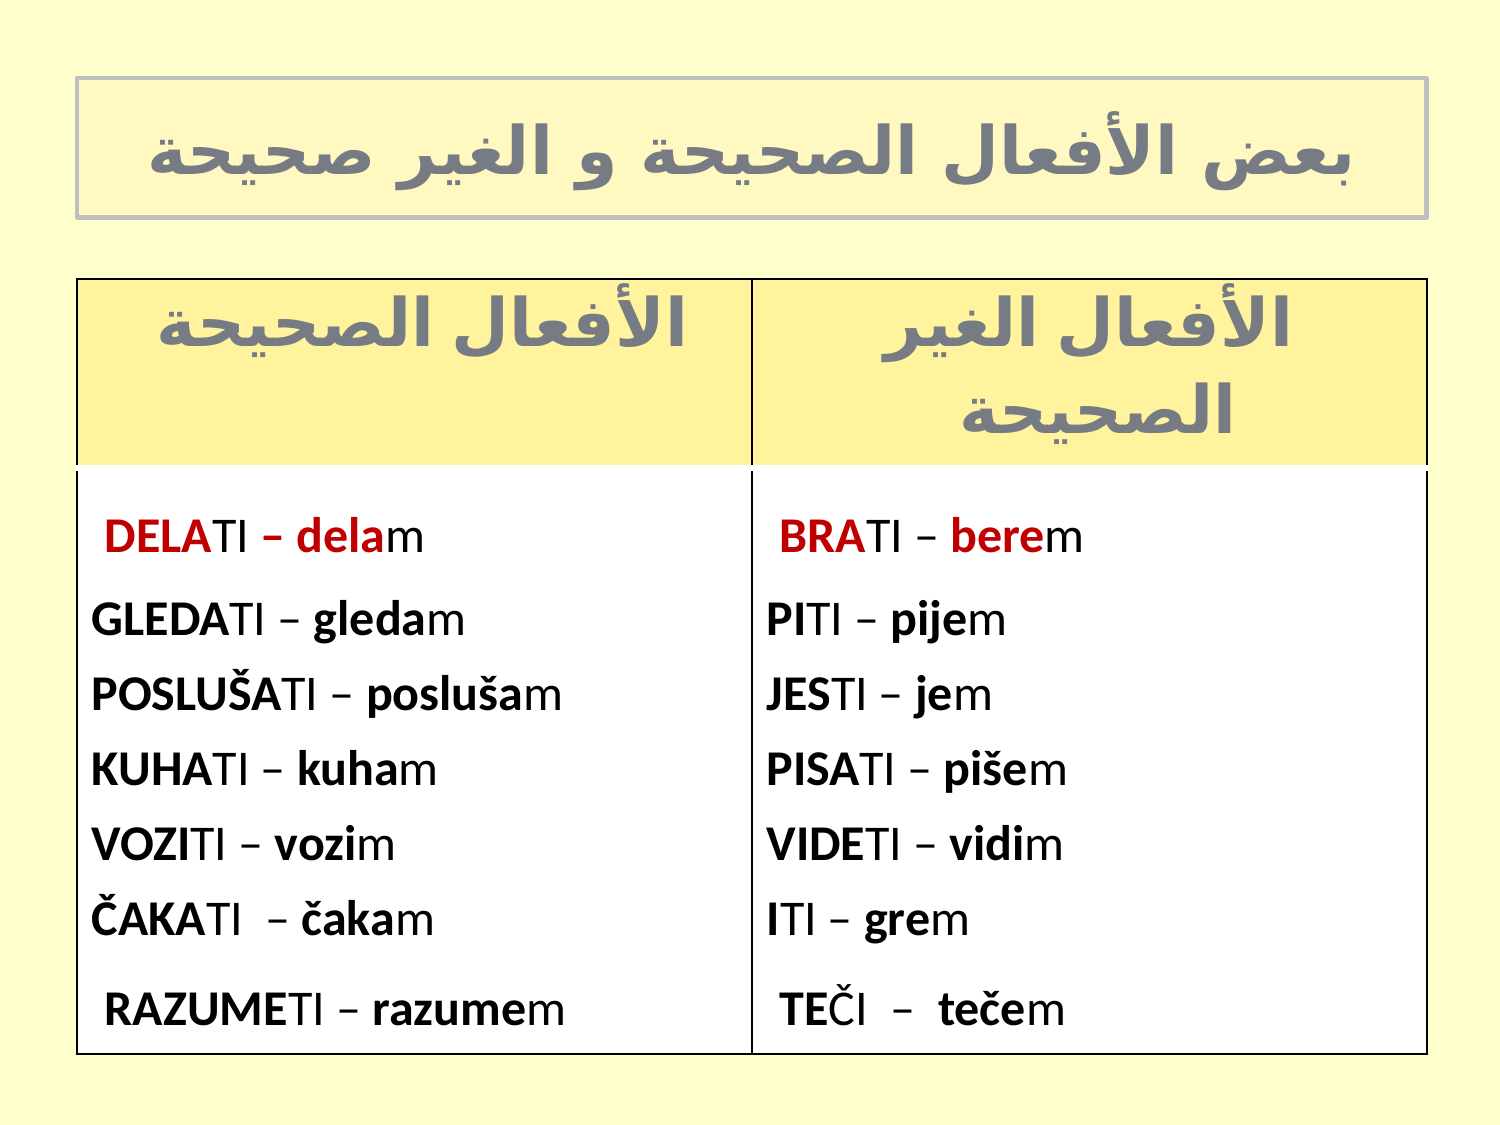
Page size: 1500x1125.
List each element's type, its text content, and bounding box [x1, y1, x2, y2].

text_box بعض الأفعال الصحيحة و الغير صحيحة [76, 78, 1427, 218]
table_header الأفعال الصحيحة [78, 280, 751, 465]
table_cell BRATI – berem PITI – pijem JESTI – jem PISATI – pišem VIDETI – vidim ITI – grem TEČI – tečem [753, 471, 1426, 1053]
table_cell DELATI – delam GLEDATI – gledam POSLUŠATI – poslušam KUHATI – kuham VOZITI – vozim ČAKATI – čakam RAZUMETI – razumem [78, 471, 751, 1053]
table_header الأفعال الغير الصحيحة [753, 280, 1426, 465]
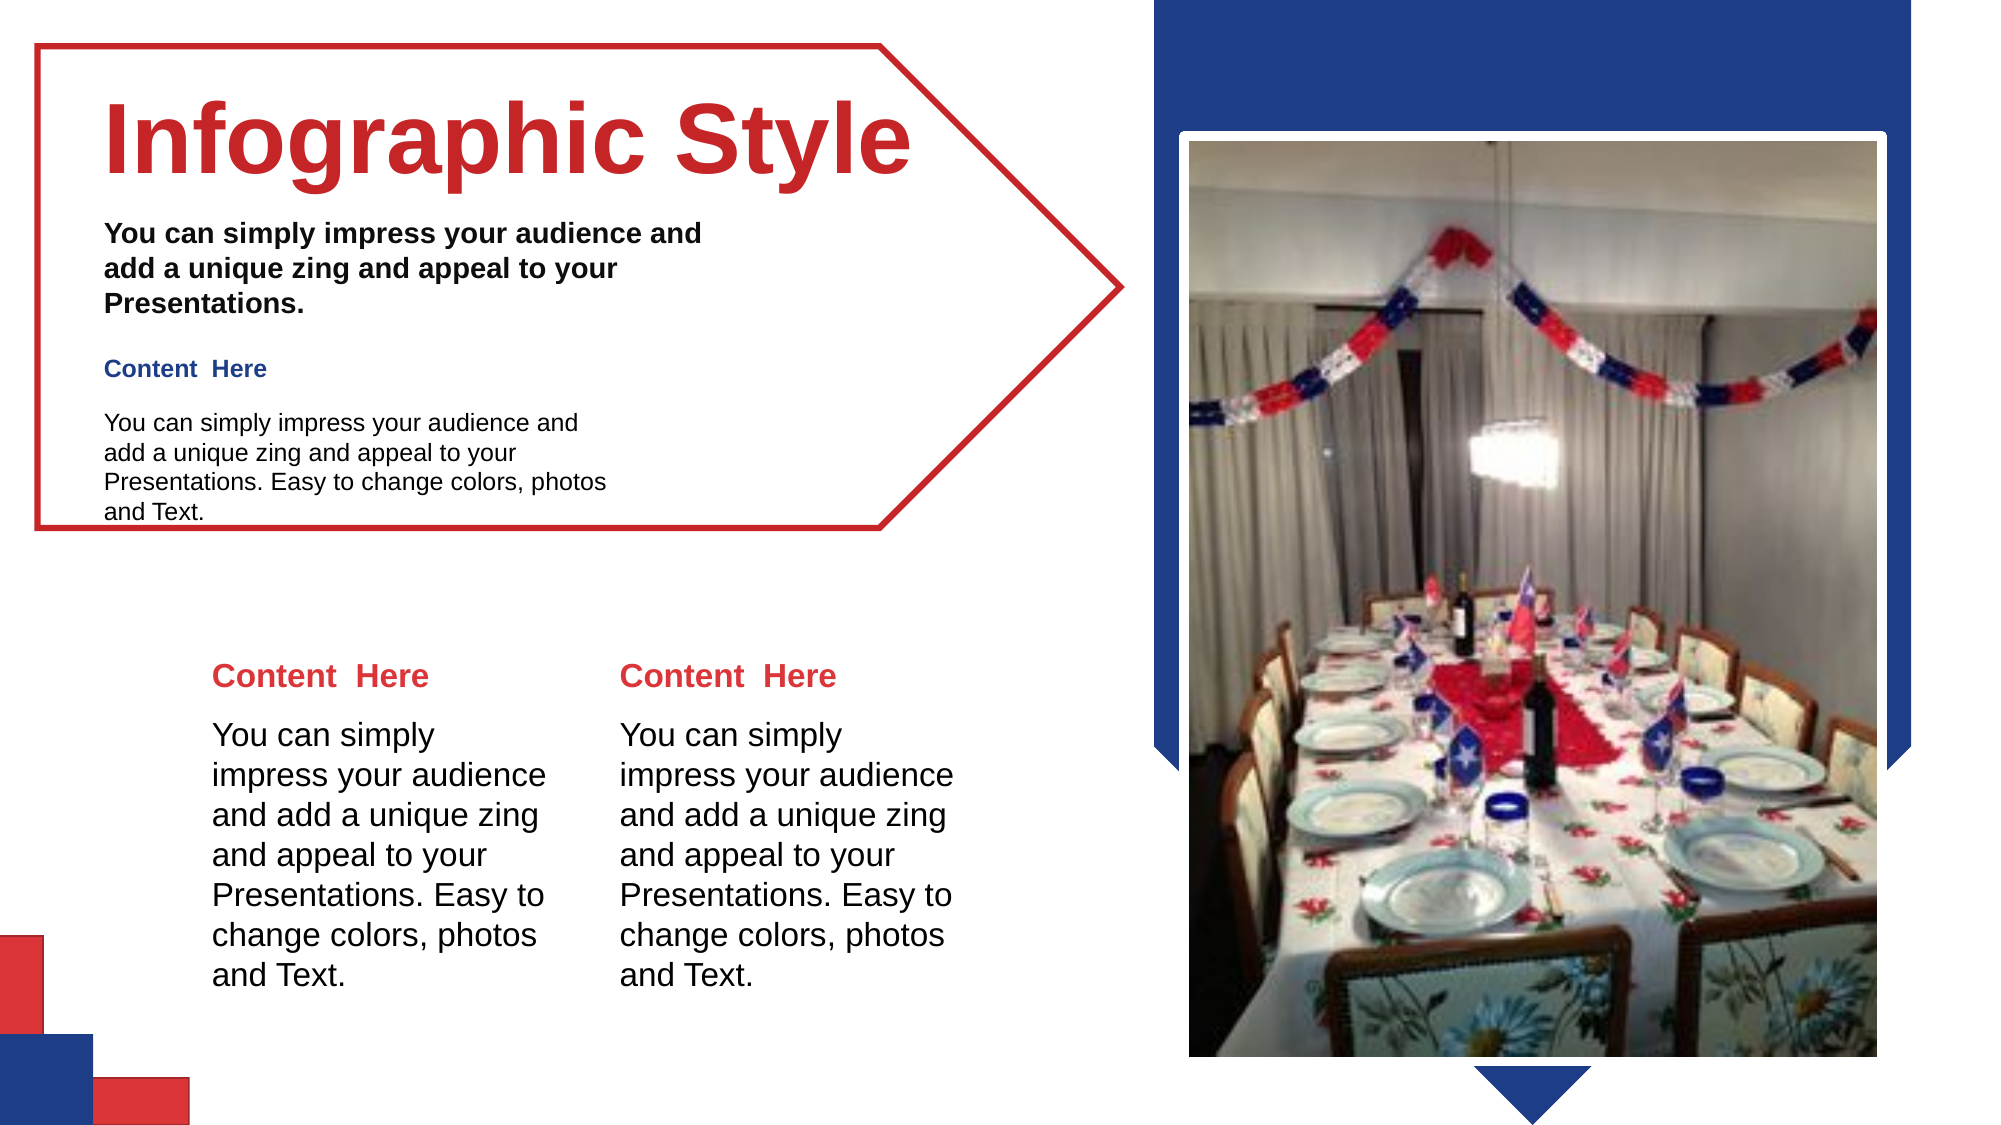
○ ○ ○ ○ ○
TRY IT:
Each entry above should be printed exactly, and any picture in it left out.

EXERCISE RESULT:
Page size: 1500x1125.
List each element's type, its text content, and bounding box [x1, y1, x2, y2].

text_box بعض الأفعال الصحيحة و الغير صحيحة [76, 78, 1427, 218]
table_header الأفعال الصحيحة [78, 280, 751, 465]
table_cell BRATI – berem PITI – pijem JESTI – jem PISATI – pišem VIDETI – vidim ITI – grem TEČI – tečem [753, 471, 1426, 1053]
table_cell DELATI – delam GLEDATI – gledam POSLUŠATI – poslušam KUHATI – kuham VOZITI – vozim ČAKATI – čakam RAZUMETI – razumem [78, 471, 751, 1053]
table_header الأفعال الغير الصحيحة [753, 280, 1426, 465]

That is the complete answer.